Road trip prepping is essential to any Norfff-er, and I don’t mean by checking the pressure in the tires or if the oil is still black and still in a liquid form; no, we do that every night before we dice in Brits Road to the O’Hagans. I’m talking about letting every single person know that we’ll be hitting the road: this will be done over Facebook where we tag more than twenty people (Note: Some of them aren’t even going with) with a motivational line. Example: ‘We are goings to Bronkhortspruit for the weekends with X, Y, Z and 27 other people. Stay safe and remember that driving kills.’ Most of the quotes accompanying the actual status have no meaning whatsoever; a little Bible verse in the end also sometimes does the trick. Now that you’re settled in and every other person and their family in Australia know you’re going away, comes the real fun.

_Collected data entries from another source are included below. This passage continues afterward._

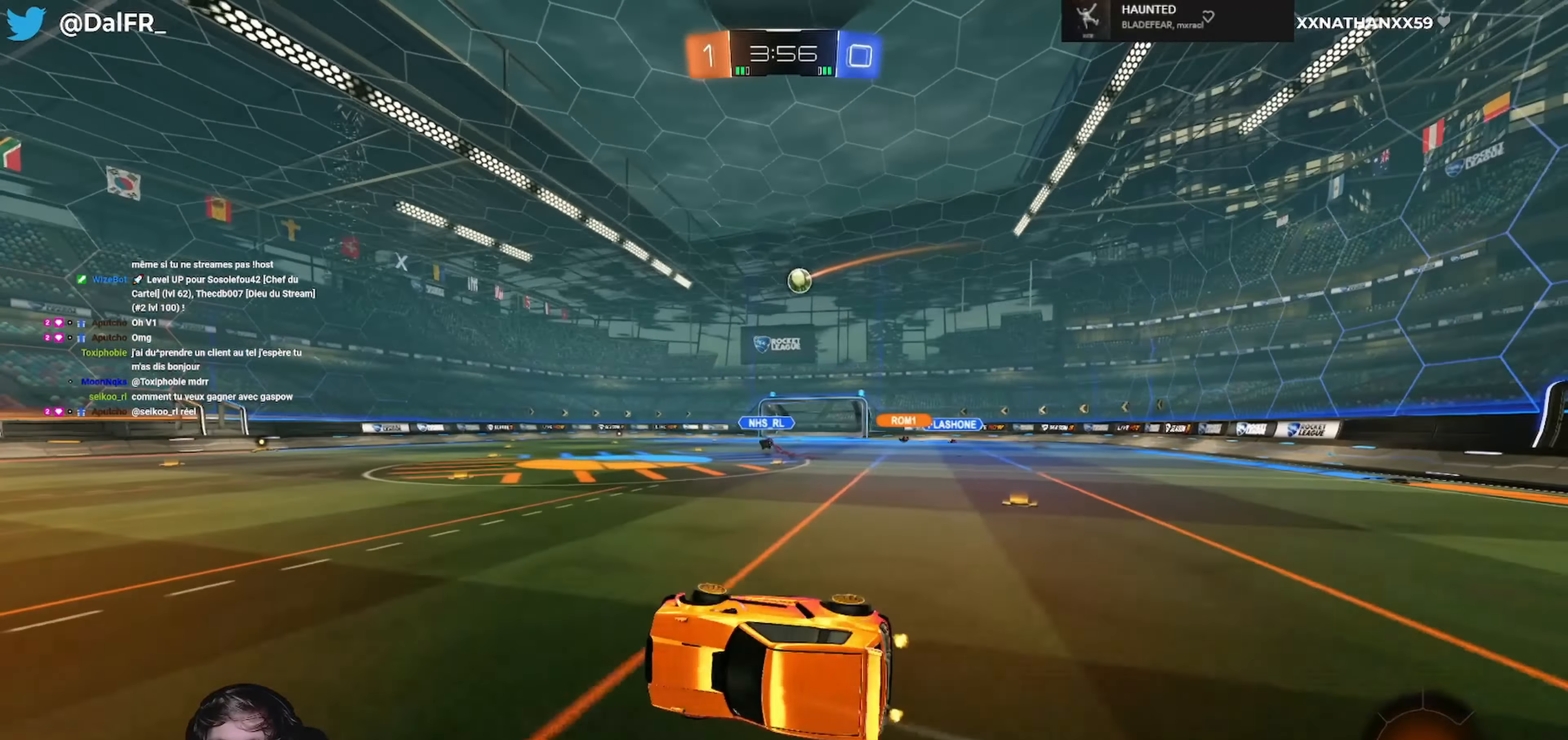
{"buttons": ["R1", "R2"], "left_stick": "right", "right_stick": "center", "events": [[33, "L1", "up"], [67, "left_stick", "center"], [367, "left_stick", "right"], [500, "R1", "down"]]}
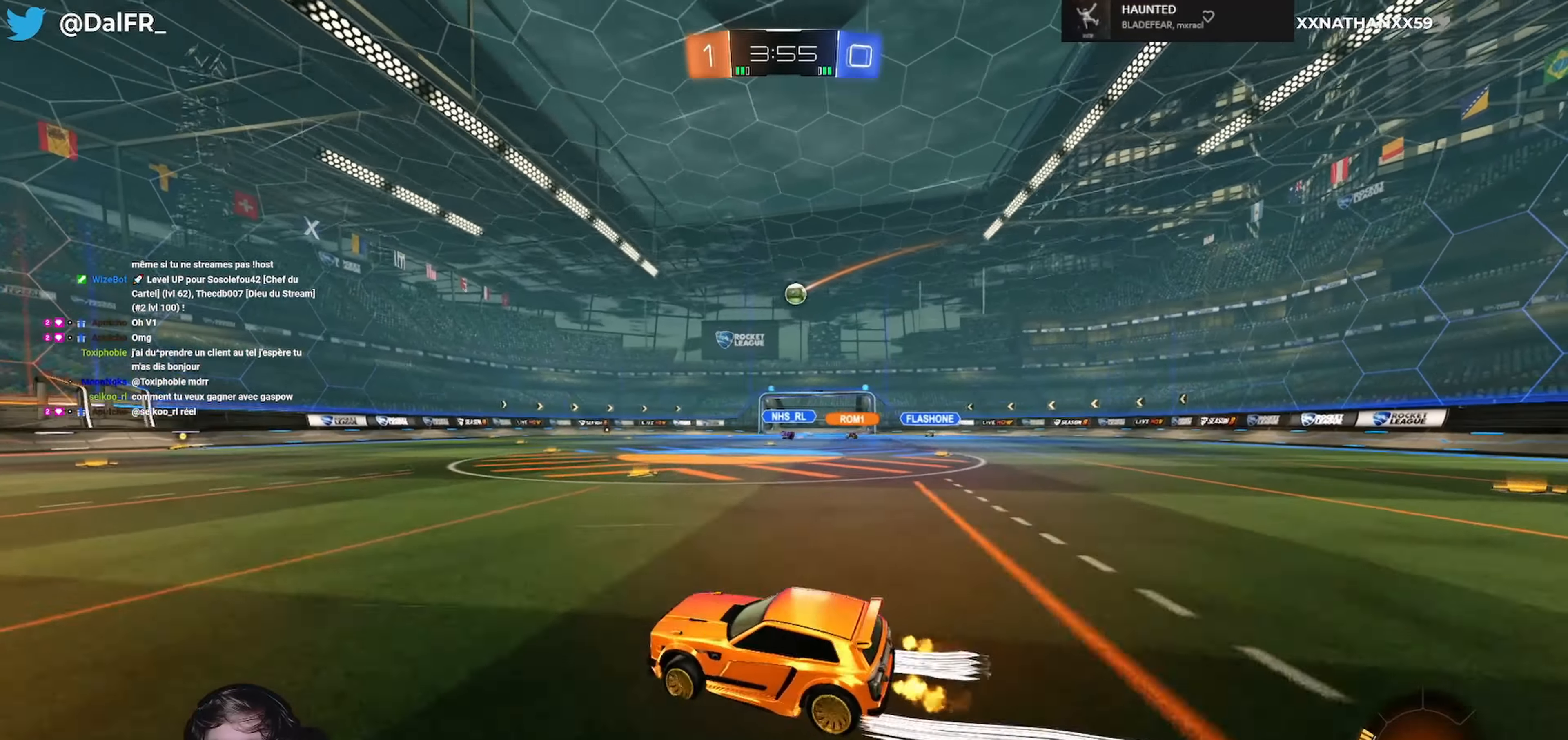
{"buttons": ["R2"], "left_stick": "center", "right_stick": "center", "events": [[67, "left_stick", "center"], [233, "R1", "up"], [367, "left_stick", "right"], [500, "left_stick", "center"]]}
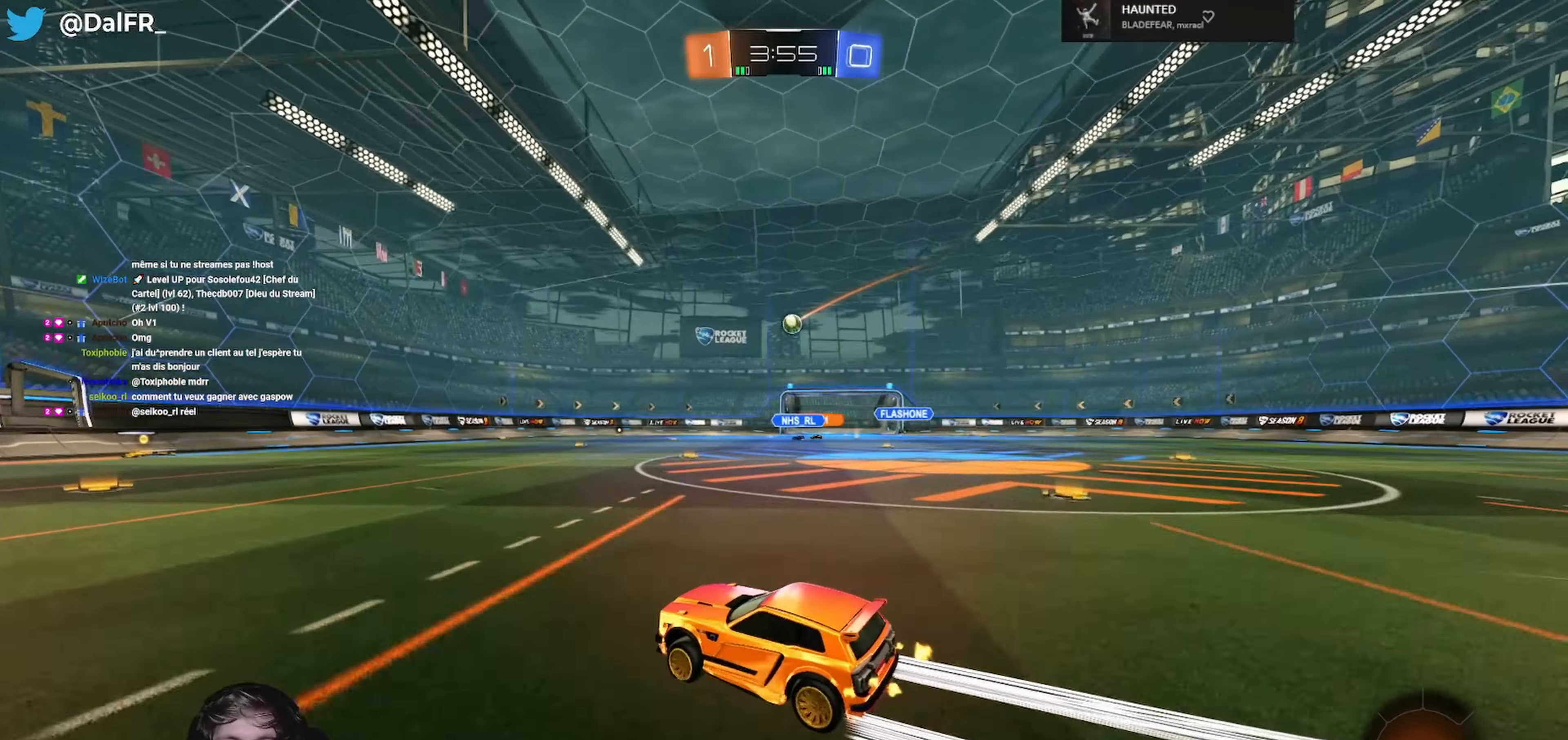
{"buttons": ["R2"], "left_stick": "center", "right_stick": "center", "events": [[267, "left_stick", "left"], [367, "left_stick", "center"]]}
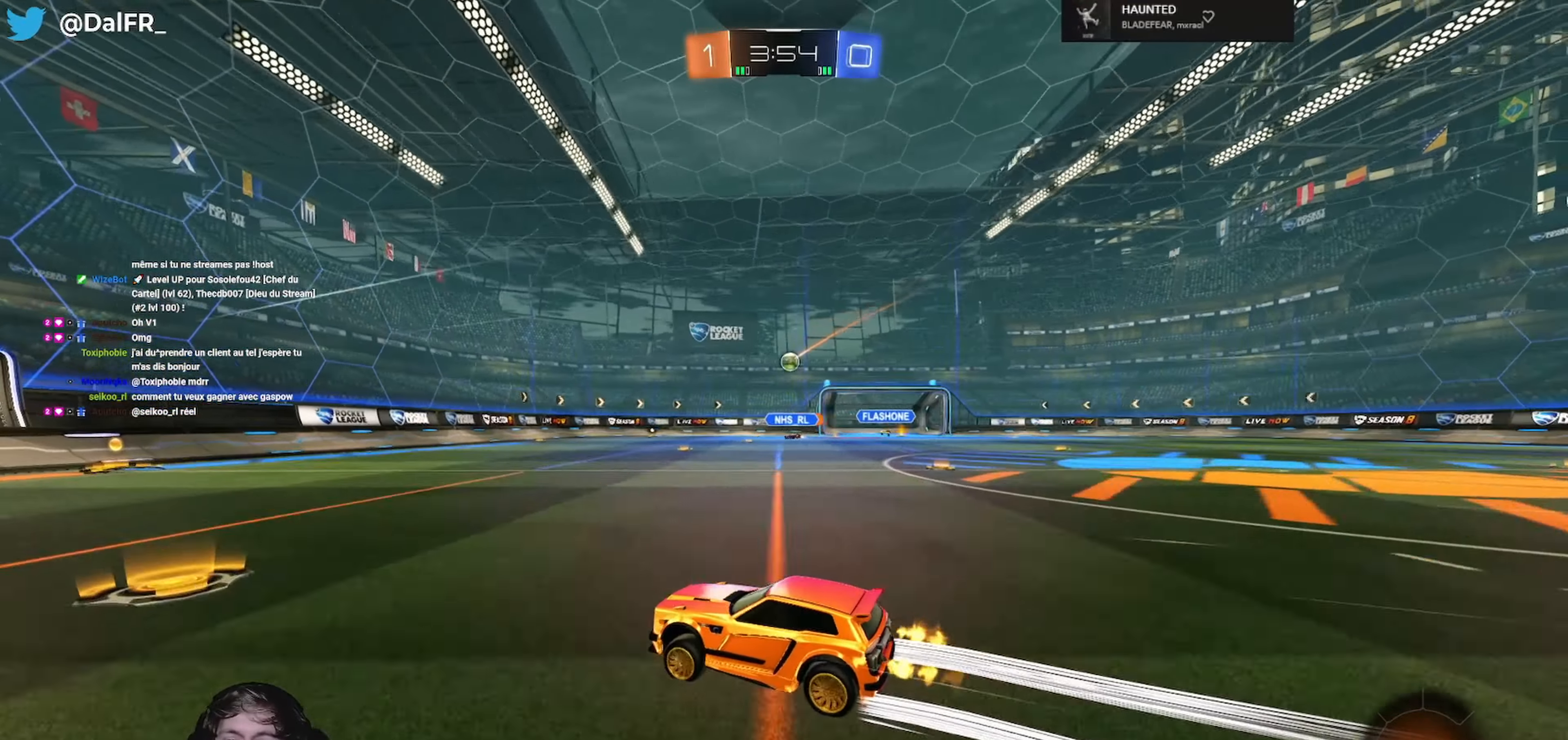
{"buttons": ["R2"], "left_stick": "center", "right_stick": "center", "events": [[300, "left_stick", "right"], [467, "left_stick", "center"]]}
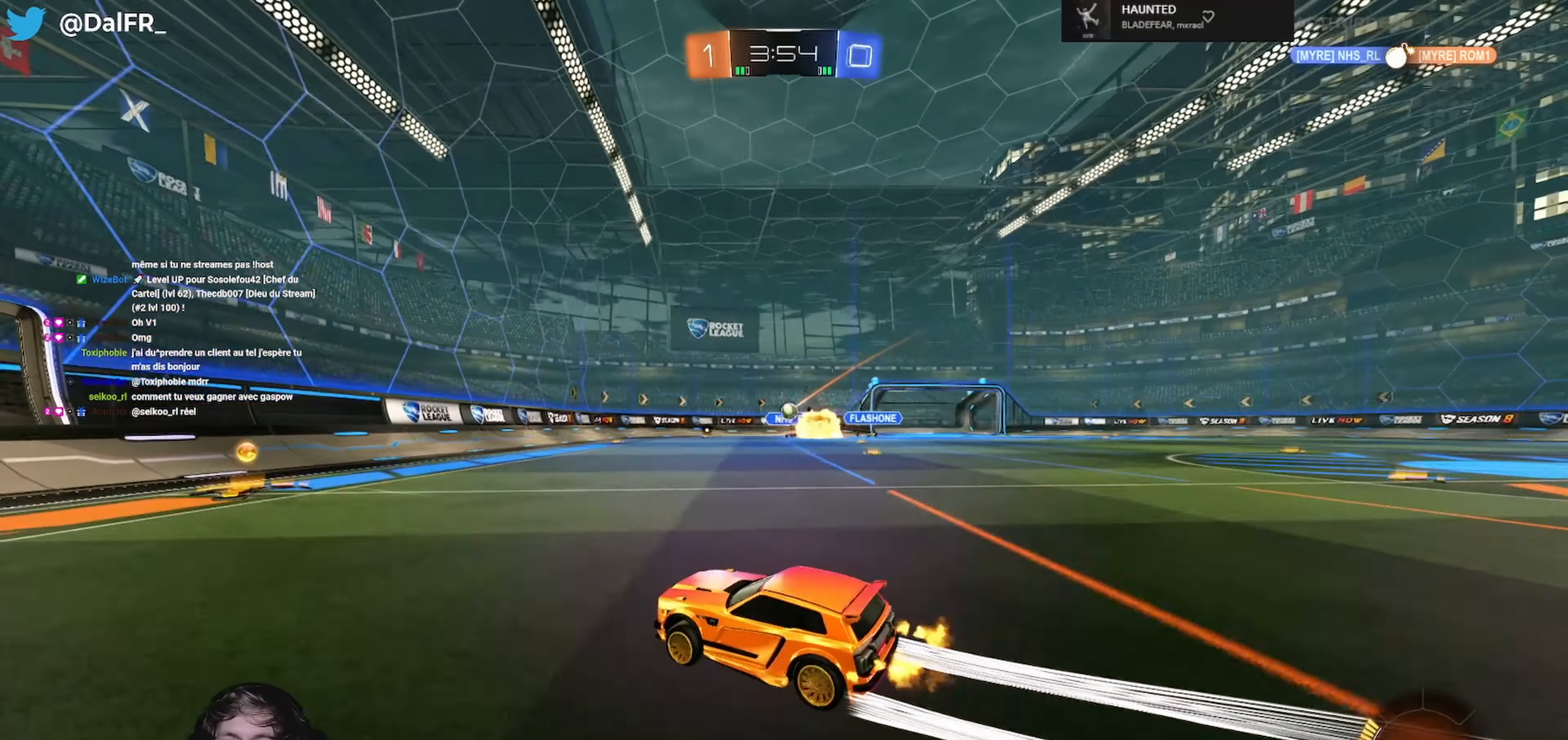
{"buttons": ["R2"], "left_stick": "right", "right_stick": "center", "events": [[233, "left_stick", "right"]]}
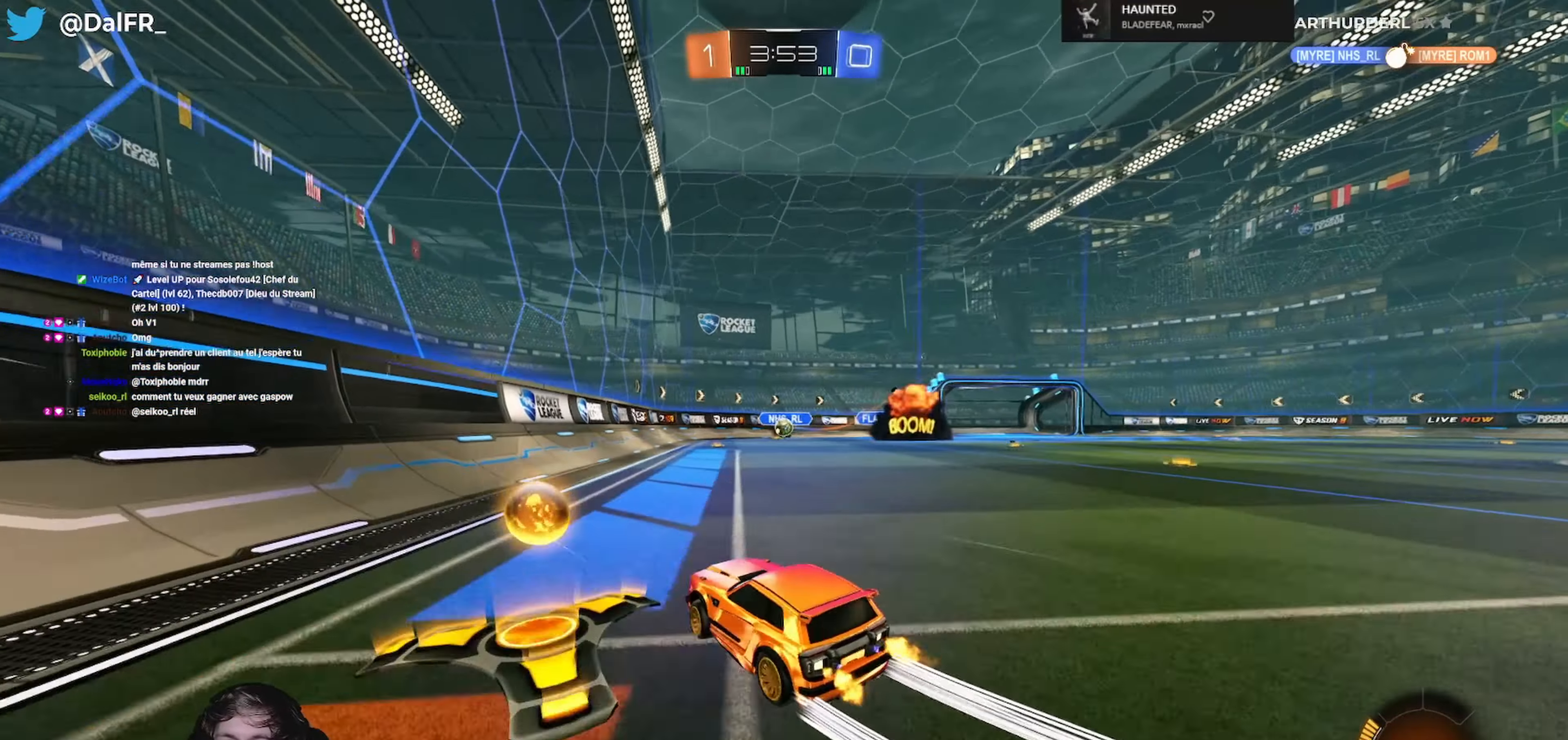
{"buttons": ["R2"], "left_stick": "left", "right_stick": "center", "events": [[67, "left_stick", "center"], [467, "left_stick", "left"]]}
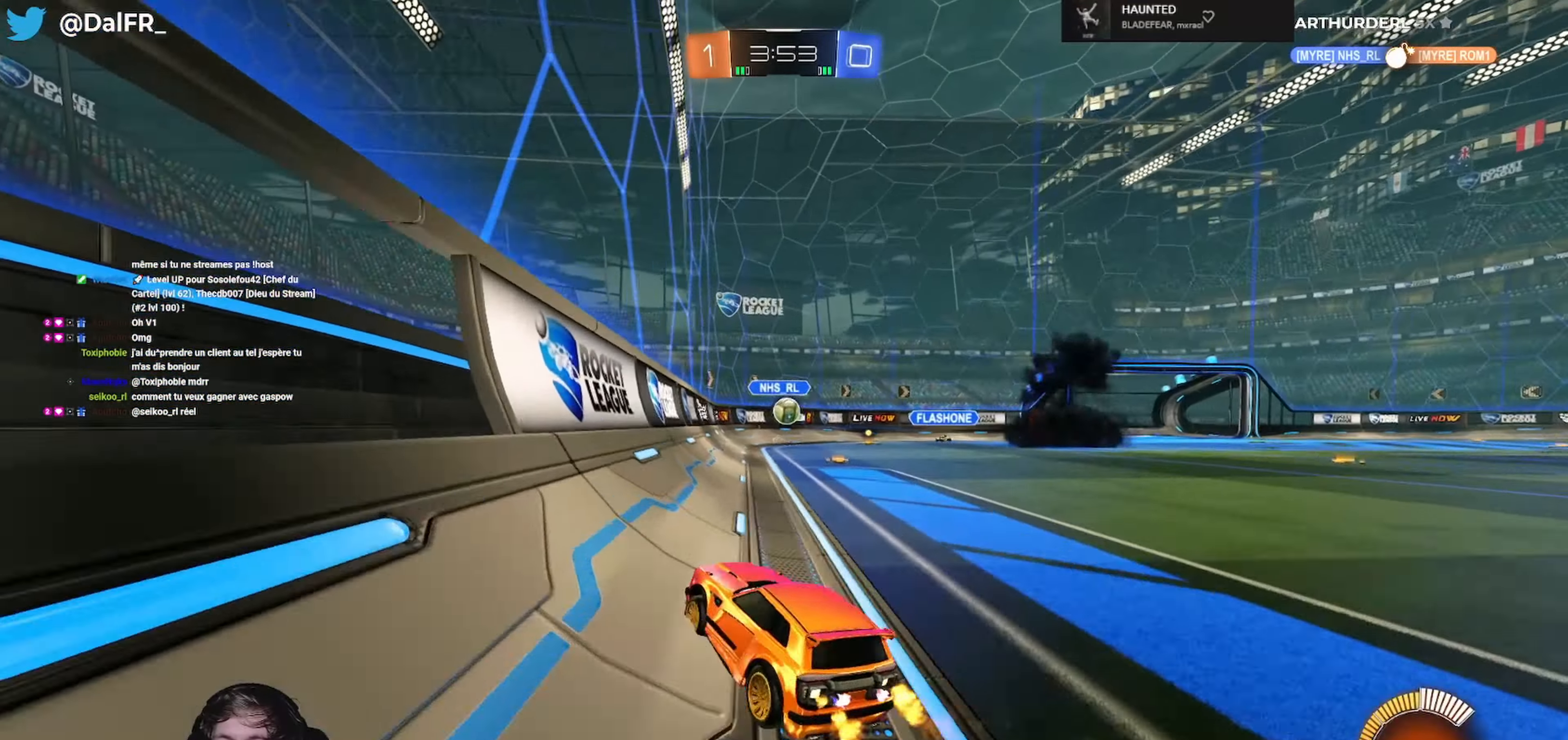
{"buttons": ["A", "R1", "R2"], "left_stick": "down-left", "right_stick": "center", "events": [[33, "left_stick", "center"], [100, "left_stick", "right"], [333, "R1", "down"], [333, "left_stick", "center"], [433, "A", "down"], [433, "left_stick", "down-right"], [500, "left_stick", "down-left"]]}
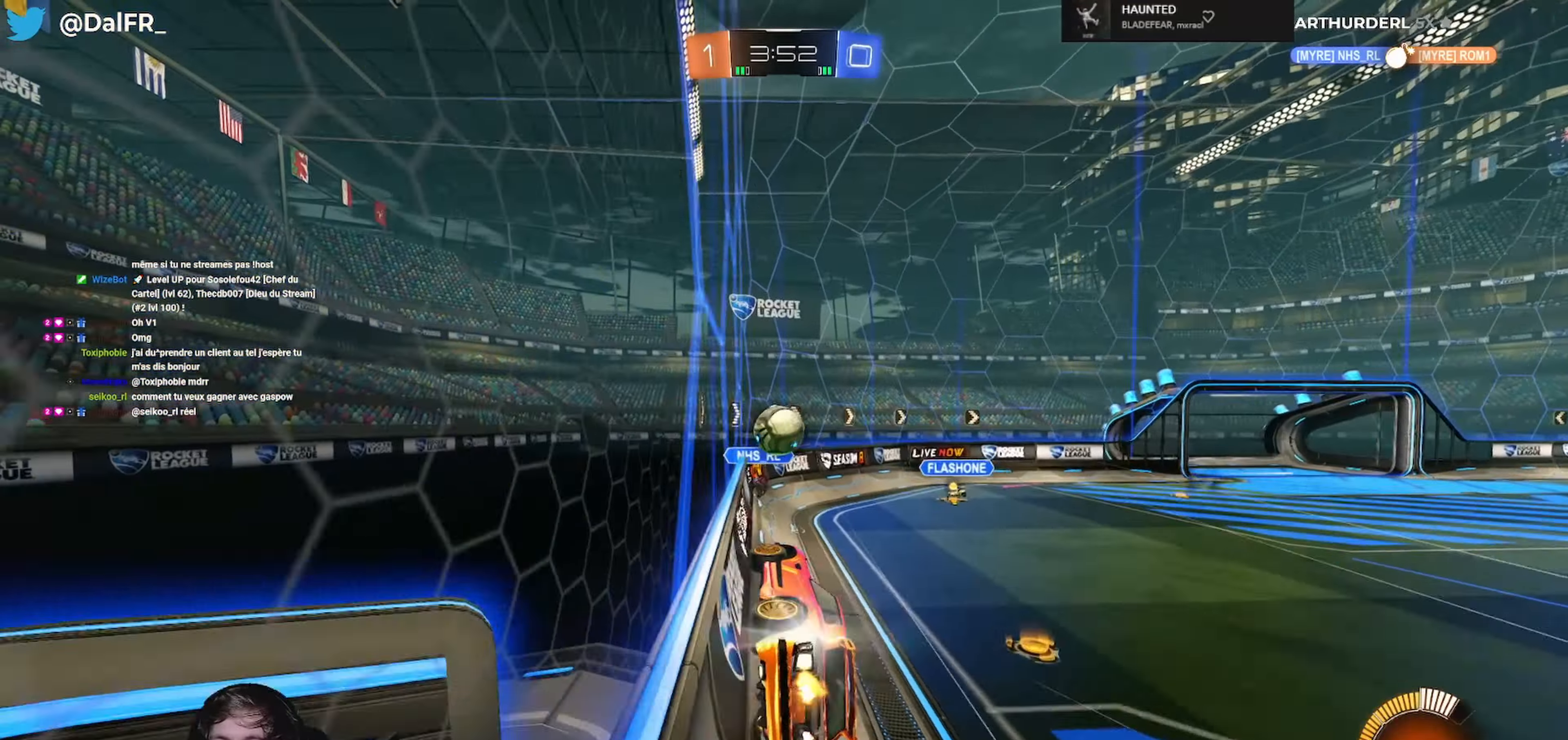
{"buttons": [], "left_stick": "up-right", "right_stick": "center", "events": [[33, "L1", "down"], [33, "R2", "up"], [167, "A", "up"], [200, "L1", "up"], [233, "L1", "down"], [267, "left_stick", "up"], [300, "L3", "down"], [367, "A", "down"], [467, "A", "up"], [467, "left_stick", "up-right"], [500, "L1", "up"], [500, "L3", "up"], [500, "R1", "up"]]}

We have to pack: we pack the most essential things for the trip, Booze, cigarettes, cans of spaghetti, backward Tapout cap and cotton ‘onnas’ are usually the most important things. If you have those things packed, you can maybe work around the rest. Packing should also be done while being intoxicated, because who the fuck wants to move stuff when you’re sober? One thing to remember in this packing stage is that everything brought out to the Datsun and laying on the ground next to the vehicle will be packed in no matter what. If ‘Wagter’ accidentally walks past, he will be coming with. Now that you’re packed in and Wagter’s sitting on the fishing rods, we can start the actual tripping.


Snacks for the road:

Humans have to eat, Norfff-ers have to eat and smoke. Norfff-ers pillage the two BP’s right before we hit the road: energy drinks, Takkie’s Biltong and Sharp would be the preferred choice – with Choice condoms if someone gets lucky. We’ll also take food from our homes on the trip, this may include orange halves (They do it in Rugby games?) and boiled eggs – which in my honest opinion is a fucking stupid move since boiled eggs only spell bowel problems that may rot up the car. But some people are smart; as soon as they feel the wrath of the Spar eggs escaping their ass cheeks and everyone piles out of the windows looking like a goldfish on dry land while the drivers swerves across the road to avoid the stench, the perpetrator will calmly comment that the clutch has got to be worn out and may be burning up, and that has to be what is causing the smell.

Beats for streets:

Music. The most essential ingredient to make any road trip a booming success! The music can also be man made via instruments that you brought with: a ‘mondfluitjie’ while ‘Wagter’ is howling will shed a few tears but we’re taking about the albums that should be played in any Norfff trip. Any album that has the following words in the title will do: Sokkie, Bok, Darren, Bokjol, Treffers and Hofmeyer. The preferred language is Afrikaans, but a little bit of English mixed into it like ‘Baby Tjoklits’ works just as well. A mental note that should be made and never forgotten; the tape player gets hot after a few hours while ‘Skarumba’ is on repeat, you don’t want to fuck up the whole trip by not having your Juanita handy. Music should also be played loud, and I mean loud, we tend to think that we invented decibels, that’s why we earned the right to play it as loud as possible.